# [PROVIDED INFORMATION]
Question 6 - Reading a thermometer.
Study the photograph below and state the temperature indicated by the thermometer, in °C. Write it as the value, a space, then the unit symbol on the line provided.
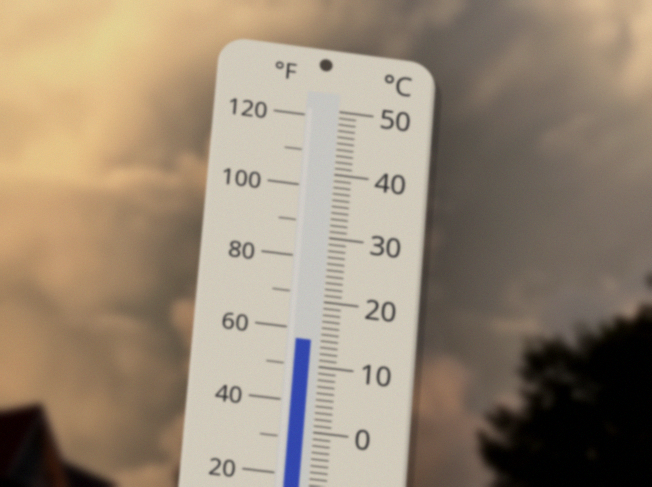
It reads 14 °C
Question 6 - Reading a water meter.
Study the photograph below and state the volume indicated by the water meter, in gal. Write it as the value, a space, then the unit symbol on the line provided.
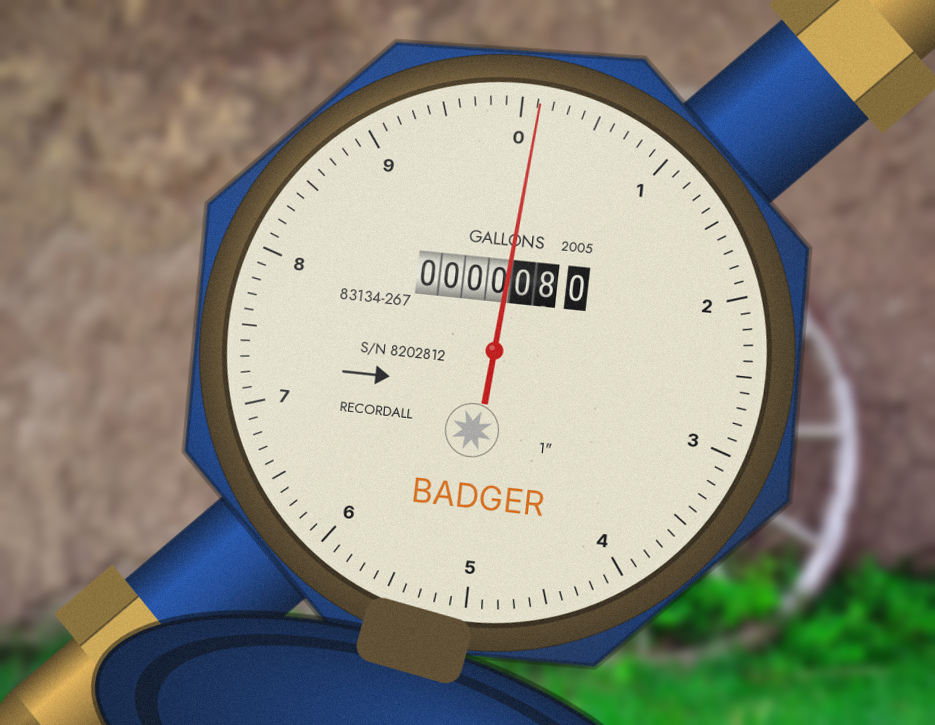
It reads 80.1 gal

# [DIRECTIONS]
Pick out every line of the material above that contains the word "space", and copy each one in full. Case counts.

# [EXPECTED ANSWER]
Study the photograph below and state the temperature indicated by the thermometer, in °C. Write it as the value, a space, then the unit symbol on the line provided.
Study the photograph below and state the volume indicated by the water meter, in gal. Write it as the value, a space, then the unit symbol on the line provided.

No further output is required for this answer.